INSTRUCTIONS TO FOLLOW – Reproduce the data verbatim, everything from the first line down to the line containing "text at (1199, 1709): 113 -> 100", including that line.

DATA PROVIDED –
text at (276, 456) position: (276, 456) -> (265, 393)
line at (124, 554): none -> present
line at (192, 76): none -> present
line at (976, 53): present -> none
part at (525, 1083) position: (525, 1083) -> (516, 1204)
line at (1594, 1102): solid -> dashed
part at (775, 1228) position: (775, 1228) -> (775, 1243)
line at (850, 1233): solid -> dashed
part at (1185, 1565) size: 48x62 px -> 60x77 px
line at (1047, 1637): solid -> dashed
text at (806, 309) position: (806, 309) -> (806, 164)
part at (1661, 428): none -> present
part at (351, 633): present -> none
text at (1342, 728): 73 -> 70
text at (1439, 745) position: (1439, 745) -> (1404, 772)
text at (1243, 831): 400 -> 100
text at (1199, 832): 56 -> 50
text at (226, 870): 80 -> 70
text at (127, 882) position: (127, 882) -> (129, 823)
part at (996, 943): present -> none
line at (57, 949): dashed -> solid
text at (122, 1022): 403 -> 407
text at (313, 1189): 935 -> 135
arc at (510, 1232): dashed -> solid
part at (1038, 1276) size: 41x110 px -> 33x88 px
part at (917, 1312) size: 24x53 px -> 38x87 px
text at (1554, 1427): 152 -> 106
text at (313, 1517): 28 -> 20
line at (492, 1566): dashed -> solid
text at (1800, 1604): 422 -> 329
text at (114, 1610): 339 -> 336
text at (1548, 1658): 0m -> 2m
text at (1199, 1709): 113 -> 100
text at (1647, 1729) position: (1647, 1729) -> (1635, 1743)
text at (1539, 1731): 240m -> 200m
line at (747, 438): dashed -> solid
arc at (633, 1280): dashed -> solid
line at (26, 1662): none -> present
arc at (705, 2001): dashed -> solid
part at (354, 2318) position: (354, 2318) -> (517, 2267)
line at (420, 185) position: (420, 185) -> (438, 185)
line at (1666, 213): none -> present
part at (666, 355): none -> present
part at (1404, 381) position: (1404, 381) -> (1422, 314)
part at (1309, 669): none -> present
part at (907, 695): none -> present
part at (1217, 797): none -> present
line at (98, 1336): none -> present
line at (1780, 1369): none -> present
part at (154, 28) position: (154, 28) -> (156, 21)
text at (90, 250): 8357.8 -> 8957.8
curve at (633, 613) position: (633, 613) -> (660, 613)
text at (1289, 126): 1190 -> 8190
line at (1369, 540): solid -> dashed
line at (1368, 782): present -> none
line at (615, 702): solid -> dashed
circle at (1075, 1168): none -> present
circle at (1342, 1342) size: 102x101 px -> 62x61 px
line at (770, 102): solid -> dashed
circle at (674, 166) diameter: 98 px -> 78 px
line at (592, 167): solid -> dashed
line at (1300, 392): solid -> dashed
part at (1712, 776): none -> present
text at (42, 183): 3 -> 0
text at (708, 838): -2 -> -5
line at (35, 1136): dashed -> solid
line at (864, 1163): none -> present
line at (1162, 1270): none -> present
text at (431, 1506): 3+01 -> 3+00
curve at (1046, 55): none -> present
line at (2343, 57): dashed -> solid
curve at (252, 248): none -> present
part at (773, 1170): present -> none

EXPECTED ANSWER –
text at (276, 456) position: (276, 456) -> (265, 393)
line at (124, 554): none -> present
line at (192, 76): none -> present
line at (976, 53): present -> none
part at (525, 1083) position: (525, 1083) -> (516, 1204)
line at (1594, 1102): solid -> dashed
part at (775, 1228) position: (775, 1228) -> (775, 1243)
line at (850, 1233): solid -> dashed
part at (1185, 1565) size: 48x62 px -> 60x77 px
line at (1047, 1637): solid -> dashed
text at (806, 309) position: (806, 309) -> (806, 164)
part at (1661, 428): none -> present
part at (351, 633): present -> none
text at (1342, 728): 73 -> 70
text at (1439, 745) position: (1439, 745) -> (1404, 772)
text at (1243, 831): 400 -> 100
text at (1199, 832): 56 -> 50
text at (226, 870): 80 -> 70
text at (127, 882) position: (127, 882) -> (129, 823)
part at (996, 943): present -> none
line at (57, 949): dashed -> solid
text at (122, 1022): 403 -> 407
text at (313, 1189): 935 -> 135
arc at (510, 1232): dashed -> solid
part at (1038, 1276) size: 41x110 px -> 33x88 px
part at (917, 1312) size: 24x53 px -> 38x87 px
text at (1554, 1427): 152 -> 106
text at (313, 1517): 28 -> 20
line at (492, 1566): dashed -> solid
text at (1800, 1604): 422 -> 329
text at (114, 1610): 339 -> 336
text at (1548, 1658): 0m -> 2m
text at (1199, 1709): 113 -> 100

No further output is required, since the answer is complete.